Précisons que toute personne peut rédiger une plainte à l’encontre des sages-femmes/étudiants sages-femmes remplaçant exerçant dans les structures visées, puis la transmettre au conseil départemental, qui organisera une conciliation.

Toutefois, la plainte ne pourra être transmise à la chambre disciplinaire uniquement si elle est formée par certaines autorités ou instances habilitées.

Il s’agit du Ministre chargé de la santé, du représentant de l’Etat dans le département, du directeur général de l’agence régionale de santé (ARS), du procureur de la République, ou encore du Conseil national ou du conseil départemental au tableau duquel la sage-femme est inscrite.

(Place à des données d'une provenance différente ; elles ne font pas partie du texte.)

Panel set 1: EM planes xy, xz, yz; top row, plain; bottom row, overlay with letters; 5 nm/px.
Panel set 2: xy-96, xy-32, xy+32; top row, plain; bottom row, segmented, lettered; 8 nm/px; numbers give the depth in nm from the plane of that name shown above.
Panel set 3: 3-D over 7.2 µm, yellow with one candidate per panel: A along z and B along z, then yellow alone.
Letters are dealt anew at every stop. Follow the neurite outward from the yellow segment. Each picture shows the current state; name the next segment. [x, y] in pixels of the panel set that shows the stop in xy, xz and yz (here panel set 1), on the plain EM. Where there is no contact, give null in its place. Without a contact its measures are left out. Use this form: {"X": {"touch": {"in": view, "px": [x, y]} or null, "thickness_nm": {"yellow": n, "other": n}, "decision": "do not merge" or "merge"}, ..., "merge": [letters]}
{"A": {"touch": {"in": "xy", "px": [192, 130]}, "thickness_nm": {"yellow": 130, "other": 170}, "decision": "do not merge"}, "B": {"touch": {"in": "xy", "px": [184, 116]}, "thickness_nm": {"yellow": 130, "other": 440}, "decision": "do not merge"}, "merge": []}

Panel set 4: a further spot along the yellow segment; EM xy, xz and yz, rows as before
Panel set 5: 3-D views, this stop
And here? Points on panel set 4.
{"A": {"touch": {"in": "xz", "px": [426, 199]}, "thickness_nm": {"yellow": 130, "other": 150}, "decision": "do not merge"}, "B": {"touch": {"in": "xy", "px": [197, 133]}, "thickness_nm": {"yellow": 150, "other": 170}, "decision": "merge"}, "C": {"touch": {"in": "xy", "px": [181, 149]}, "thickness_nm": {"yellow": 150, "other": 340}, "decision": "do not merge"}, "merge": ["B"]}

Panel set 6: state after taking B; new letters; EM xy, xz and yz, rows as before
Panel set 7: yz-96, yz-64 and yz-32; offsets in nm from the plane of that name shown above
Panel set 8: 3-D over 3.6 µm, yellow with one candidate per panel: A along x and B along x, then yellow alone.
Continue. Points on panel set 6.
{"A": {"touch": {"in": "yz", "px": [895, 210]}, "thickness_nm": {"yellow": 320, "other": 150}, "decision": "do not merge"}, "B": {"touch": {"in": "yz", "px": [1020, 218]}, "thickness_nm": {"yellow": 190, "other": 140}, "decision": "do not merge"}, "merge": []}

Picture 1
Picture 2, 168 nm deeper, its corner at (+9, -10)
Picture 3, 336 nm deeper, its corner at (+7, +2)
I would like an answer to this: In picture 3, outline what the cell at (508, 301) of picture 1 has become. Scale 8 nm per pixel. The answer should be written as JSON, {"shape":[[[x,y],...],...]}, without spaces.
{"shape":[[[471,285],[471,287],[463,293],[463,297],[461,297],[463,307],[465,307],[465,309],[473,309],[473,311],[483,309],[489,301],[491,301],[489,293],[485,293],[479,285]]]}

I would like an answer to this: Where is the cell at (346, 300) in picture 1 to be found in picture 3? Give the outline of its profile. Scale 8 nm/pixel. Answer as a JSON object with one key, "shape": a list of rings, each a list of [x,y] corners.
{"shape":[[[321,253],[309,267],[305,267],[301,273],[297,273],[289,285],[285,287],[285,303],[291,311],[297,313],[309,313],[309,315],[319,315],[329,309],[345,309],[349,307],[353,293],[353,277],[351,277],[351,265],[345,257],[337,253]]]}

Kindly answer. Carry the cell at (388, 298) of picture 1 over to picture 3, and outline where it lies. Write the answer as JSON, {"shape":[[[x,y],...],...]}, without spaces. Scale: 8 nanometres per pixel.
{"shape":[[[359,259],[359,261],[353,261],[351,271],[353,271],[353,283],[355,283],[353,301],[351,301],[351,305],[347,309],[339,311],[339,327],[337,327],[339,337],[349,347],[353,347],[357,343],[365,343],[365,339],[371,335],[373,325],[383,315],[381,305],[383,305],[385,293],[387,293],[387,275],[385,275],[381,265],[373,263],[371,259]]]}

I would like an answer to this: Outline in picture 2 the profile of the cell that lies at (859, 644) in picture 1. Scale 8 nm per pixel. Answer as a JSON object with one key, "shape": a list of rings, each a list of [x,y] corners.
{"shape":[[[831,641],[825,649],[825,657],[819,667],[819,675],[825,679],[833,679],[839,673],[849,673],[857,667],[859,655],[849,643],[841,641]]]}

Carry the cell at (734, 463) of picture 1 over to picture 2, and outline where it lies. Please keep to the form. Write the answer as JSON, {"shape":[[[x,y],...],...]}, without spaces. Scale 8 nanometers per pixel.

Autrement dit, la plainte ne pourra être transmise à la chambre disciplinaire que si l’une des autorités précitées porte plainte elle-même (en son nom propre) contre le praticien.

En tout état de cause, le plaignant dispose de la faculté de faire connaître ses griefs à l’une des autorités habilitées mentionnées ci-dessus.

Par ailleurs, si le conseil départemental – ou toute autre autorité sollicitée – prend la décision de ne pas porter plainte contre la sage-femme, le plaignant peut contester cette décision devant le tribunal administratif territorialement compétent, par la voie d’un recours pour excès de pouvoir (REP), dans un délai de deux mois à compter de la notification de cette décision.

Au préalable, un recours hiérarchique contre cette décision peut être adressé au Conseil national de l’Ordre des sages-femmes (CNOSF), sans que ce recours préalable ne soit pour autant obligatoire.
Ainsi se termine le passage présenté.